What the Market Wants: Frankenstorm Scares the Markets Closed
This could prove to be one the most interesting market weeks of the year, assuming the market ever opens. Talk about uncertainty! We can add “Frankenstorm” to the litany of other uncertainties such as the election and its impact on a functional Congress and the ongoing concerns in Europe, Middle East, China, and Japan. As we wrote yesterday, adding to the uncertainty is this week’s spate of new economic numbers to add to last week’s generally positive economic reports that included much better Durable Goods Orders, and improved New Home Sales, Initial jobless Claims, advance Q3 GDP, and Michigan Sentiment.
Of course, last week’s market was quite negative over some high-profile earnings shortfalls and several bleak forecasts. Large-cap Value was the worst style/cap, off 1.74%, while Small-cap Value was a surprising best-of-the-worst at -0.64%. Maybe it was because many small caps are not impacted by a weak Europe or a slowing China. Another surprise was Technology, leading the sectors at -0.25% (probably recovering from some of its huge losses from the week before). Energy took its turn being the worst at -2.1%, based on concern about global growth.
Yesterday, Personal Income was better-than-expected, and Personal Spending was even better, rising 0.8%, rather than the expected increase of 0.6%. Of course with the market closed, no one knows how it would have reacted, although Europe fell on global concerns as well as fear of the damage toll from Frankenstorm.
Today, Case Schiller was better-than-expected, as the housing market continues its slow recovery. Wednesday, we get the ADP employment report and Chicago PMI. Thursday, we get Initial Jobless Claims, Construction Spending, Auto and Truck Sales. Finally, on Friday we get the Payroll report, the monthly Unemployment Report, and Factory Orders.
So by Friday, we will know much more about the final storm damage toll, and we’ll have a host of new economic reports and corporate earnings reports, which despite the unpleasant ones, still have demonstrated almost the same percentages of earnings surprises as the past few quarters, albeit against lowered earnings. The disturbing note is the continued increase in revenue misses and negative forward guidance. In our opinion, the numbers of negatives have not been as bad as expected before the quarter started.

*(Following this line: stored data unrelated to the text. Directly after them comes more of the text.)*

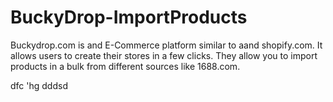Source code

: # BuckyDrop-ImportProducts
Buckydrop.com is and E-Commerce platform similar to aand shopify.com. It allows users to create their stores in a few clicks. They allow you to import products in a bulk from different sources like 1688.com.

dfc 
'hg dddsd 
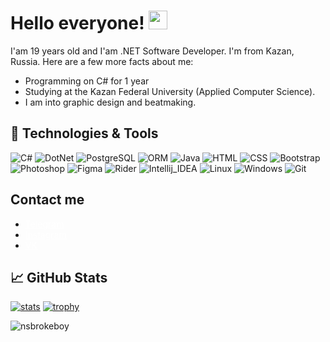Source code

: # Hello everyone! <img src="https://raw.githubusercontent.com/MartinHeinz/MartinHeinz/master/wave.gif" width="30px">

I'am 19 years old and I'am .NET Software Developer. I'm from Kazan, Russia.
Here are a few more facts about me:
* Programming on C# for 1 year
* Studying at the Kazan Federal University (Applied Computer Science).
* I am into graphic design and beatmaking.


## 🔧 Technologies & Tools
![C#](https://img.shields.io/badge/Code-CSharp-informational?style=flat-square&logo=csharp&logoColor=white&color=59d16b)
![DotNet](https://img.shields.io/badge/Code-.NET-informational?style=flat-square&logo=dotnet&logoColor=white&color=59d16b)
![PostgreSQL](https://img.shields.io/badge/Tools-PostgreSQL-informational?style=flat-square&logo=postgresql&logoColor=white&color=59d16b)
![ORM](https://img.shields.io/badge/ORM-EntityFramework-informational?style=flat-square&logo=entityframework&logoColor=white&color=59d16b)
![Java](https://img.shields.io/badge/Code-Java-informational?style=flat-square&logo=java&logoColor=white&color=59d16b)
![HTML](https://img.shields.io/badge/Code-HTML-informational?style=flat-square&logo=html5&logoColor=white&color=59d16b)
![CSS](https://img.shields.io/badge/Code-CSS-informational?style=flat-square&logo=css3&logoColor=white&color=59d16b)
![Bootstrap](https://img.shields.io/badge/Code-BootStrap-informational?style=flat-square&logo=bootstrap&logoColor=white&color=59d16b)
![Photoshop](https://img.shields.io/badge/Tools-Photoshop-informational?style=flat-square&logo=photoshop&logoColor=white&color=59d16b)
![Figma](https://img.shields.io/badge/Tools-Figma-informational?style=flat-square&logo=figma&logoColor=white&color=59d16b)
![Rider](https://img.shields.io/badge/Editor-Rider-informational?style=flat-square&logo=rider&logoColor=white&color=59d16b)
![Intellij_IDEA](https://img.shields.io/badge/Editor-IntelliJ_IDEA-informational?style=flat-square&logo=intellij-idea&logoColor=white&color=59d16b)
![Linux](https://img.shields.io/badge/OS-Linux-informational?style=flat-square&logo=linux&logoColor=white&color=59d16b)
![Windows](https://img.shields.io/badge/OS-Windows-informational?style=flat-square&logo=windows&logoColor=white&color=59d16b)
![Git](https://img.shields.io/badge/Tools-Git-informational?style=flat-square&logo=Git&logoColor=white&color=59d16b)


## Contact me
* <a style="color: white" href="https://t-do.ru/nsbrokeboy">Telegram</a>
* <a style="color: white" href="https://instagram.com/nsbrokeboy">Instagram</a>
* <a style="color: white" href="https://vk.com/nsbrokeboy">VK</a>


## ​📈 GitHub Stats
[![stats](https://github-readme-stats.vercel.app/api?username=nsbrokeboy&count_private=true&show_icons=true&title_color=68f67b&bg_color=0d1117&hide_border=true&icon_color=fafafa&text_color=fafafa&include_all_commits=true)](https://github.com/anuraghazra/github-readme-stats)
[![trophy](https://github-profile-trophy.vercel.app/?username=nsbrokeboy&theme=darkhub)](https://github.com/ryo-ma/github-profile-trophy)

<p align="left"><img src="https://komarev.com/ghpvc/?username=nsbrokeboy&label=Profile%20views&color=59d16b&style=flat-square" alt="nsbrokeboy"/></p>
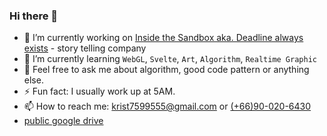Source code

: ### Hi there 👋

- 🔭 I’m currently working on [Inside the Sandbox aka. Deadline always exists](https://www.facebook.com/deadlinealwaysexists) - story telling company
- 🌱 I’m currently learning `WebGL`, `Svelte`, `Art`, `Algorithm`, `Realtime Graphic`
- 💬 Feel free to ask me about algorithm, good code pattern or anything else.
- ⚡ Fun fact: I usually work up at 5AM.
- 📫 How to reach me: [krist7599555@gmail.com](mailto:krist7599555@gmail.com) or [(+66)90-020-6430](tel:0900206430)
- [public google drive](https://drive.google.com/drive/folders/1h9sXVS6ek3PsQjTpJn1VqPtEXzE7yuvF?usp=sharing)
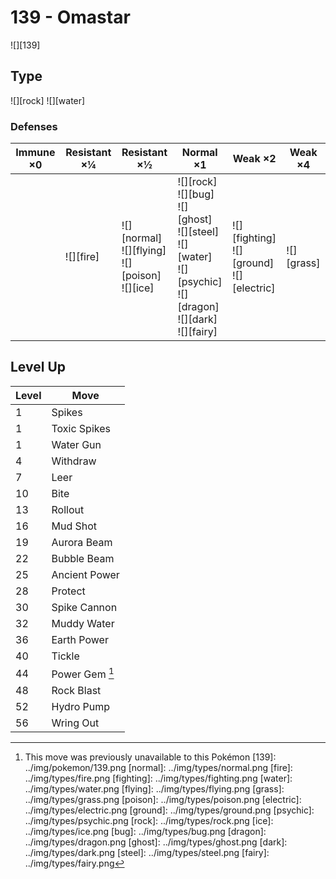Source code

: # 139 - Omastar
![][139]

## Type

![][rock]  ![][water]

### Defenses

Immune ×0 | Resistant ×¼  | Resistant ×½                                                 | Normal ×1                                                                                                                             | Weak ×2                                             | Weak ×4        | 
---       | ---           | ---                                                          | ---                                                                                                                                   | ---                                                 | ---            | 
          | ![][fire]<br> | ![][normal]<br> ![][flying]<br> ![][poison]<br> ![][ice]<br> | ![][rock]<br> ![][bug]<br> ![][ghost]<br> ![][steel]<br> ![][water]<br> ![][psychic]<br> ![][dragon]<br> ![][dark]<br> ![][fairy]<br> | ![][fighting]<br> ![][ground]<br> ![][electric]<br> | ![][grass]<br> | 

## Level Up

Level | Move           | 
---   | ---            | 
1     | Spikes         | 
1     | Toxic Spikes   | 
1     | Water Gun      | 
4     | Withdraw       | 
7     | Leer           | 
10    | Bite           | 
13    | Rollout        | 
16    | Mud Shot       | 
19    | Aurora Beam    | 
22    | Bubble Beam    | 
25    | Ancient Power  | 
28    | Protect        | 
30    | Spike Cannon   | 
32    | Muddy Water    | 
36    | Earth Power    | 
40    | Tickle         | 
44    | Power Gem [^1] | 
48    | Rock Blast     | 
52    | Hydro Pump     | 
56    | Wring Out      | 

[^1]: This move was previously unavailable to this Pokémon
[139]: ../img/pokemon/139.png
[normal]: ../img/types/normal.png
[fire]: ../img/types/fire.png
[fighting]: ../img/types/fighting.png
[water]: ../img/types/water.png
[flying]: ../img/types/flying.png
[grass]: ../img/types/grass.png
[poison]: ../img/types/poison.png
[electric]: ../img/types/electric.png
[ground]: ../img/types/ground.png
[psychic]: ../img/types/psychic.png
[rock]: ../img/types/rock.png
[ice]: ../img/types/ice.png
[bug]: ../img/types/bug.png
[dragon]: ../img/types/dragon.png
[ghost]: ../img/types/ghost.png
[dark]: ../img/types/dark.png
[steel]: ../img/types/steel.png
[fairy]: ../img/types/fairy.png
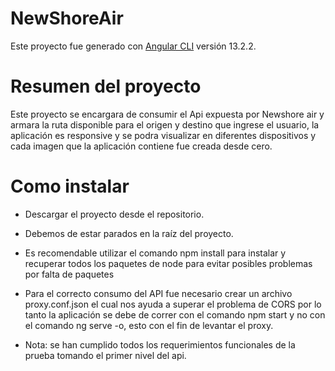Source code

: # NewShoreAir

Este proyecto fue generado con [Angular CLI](https://github.com/angular/angular-cli) versión 13.2.2.

# Resumen del proyecto

Este proyecto se encargara de consumir el Api expuesta por Newshore air y armara la ruta disponible para el origen y destino que ingrese el usuario, la aplicación es responsive y se podra visualizar en diferentes dispositivos y cada imagen que la aplicación contiene fue creada desde cero.

# Como instalar

* Descargar el proyecto desde el repositorio.
* Debemos de estar parados en la raíz del proyecto.
* Es recomendable utilizar el comando npm install para instalar y recuperar todos los paquetes de node para evitar posibles problemas por falta de paquetes
* Para el correcto consumo del API fue necesario crear un archivo proxy.conf.json el cual nos ayuda a superar el problema de CORS por lo tanto la aplicación se debe de correr con el comando npm start  y no con el comando ng serve -o, esto con el fin de levantar el proxy.

* Nota: se han cumplido todos los requerimientos funcionales de la prueba tomando el primer nivel del api.

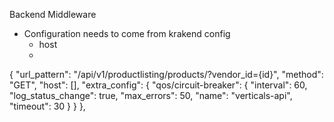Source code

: 
Backend Middleware
- Configuration needs to come from krakend config
  - host
  -

{
  "url_pattern": "/api/v1/productlisting/products/?vendor_id={id}",
  "method": "GET",
  "host": [],
  "extra_config": {
    "qos/circuit-breaker": {
      "interval": 60,
      "log_status_change": true,
      "max_errors": 50,
      "name": "verticals-api",
      "timeout": 30
    }
  }
},

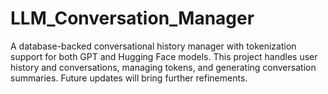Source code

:# LLM_Conversation_Manager
A database-backed conversational history manager with tokenization support for both GPT and Hugging Face models. This project handles user history and conversations, managing tokens, and generating conversation summaries. Future updates will bring further refinements.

If the majority of the large uncertainties settle on the positive side, it is likely the market will move sharply higher, probably surpassing September’s high. If most settle on the negative side, expect a retest of 1375 in the S&P 500 or worse. If the uncertainty remains, we expect the market to churn along aimlessly through the year’s end. If the market opens tomorrow as expected, it is likely to be quite volatile in first few hours—it’s best to be patient in your trades. The Fed has stated they will be ready to provide liquidity to the financial market as needed after trading resumes. Below are three stocks for your consideration:
The ALLstate Corporation (ALL) reports earnings tomorrow after the market close. It’s expected to report 606% gain over last year’s quarter from $0.16-1.13. The majority of the analysts covering ALL have revised their earnings estimates upward in the last 30 days, bringing the average estimate up from $0.85, a 32% increase! While ALL does have significant exposure to the Eastern seaboard, it’s worth considering buying it on a dip tomorrow. Frankenstorm could prove to provide a good entry point.
MetLife, Inc. (MET) also reports earnings tomorrow of $1.28, up 15% from the $1.11 reported one year ago. Again, most of the analysts covering MET have revised their earnings estimates upward in the last 30 days. As it is the life insurance business, it won’t likely see any negative reaction from the storm. And considering the strength of the Financial sector, MET looks like a good investment.
United Therapeutics Corporation (UTHR) is expected to report earnings of $1.26, down -8.7% from $1.38 a year ago. UTHR took a 16% drop after the FDA rejected an oral version of their treatment for pulmonary arterial hypertension, already in use in injectable forms. We think the sell-off was over-done, and considering UTHR’s excellent forward EPS growth rates (5-year of 22%) and the litany of diverse drugs it has in its pipeline, it might be a good time to pick up this high-growth drug manufacturer.
Full disclosure: The author does not hold positions in any of the stocks mentioned in this article.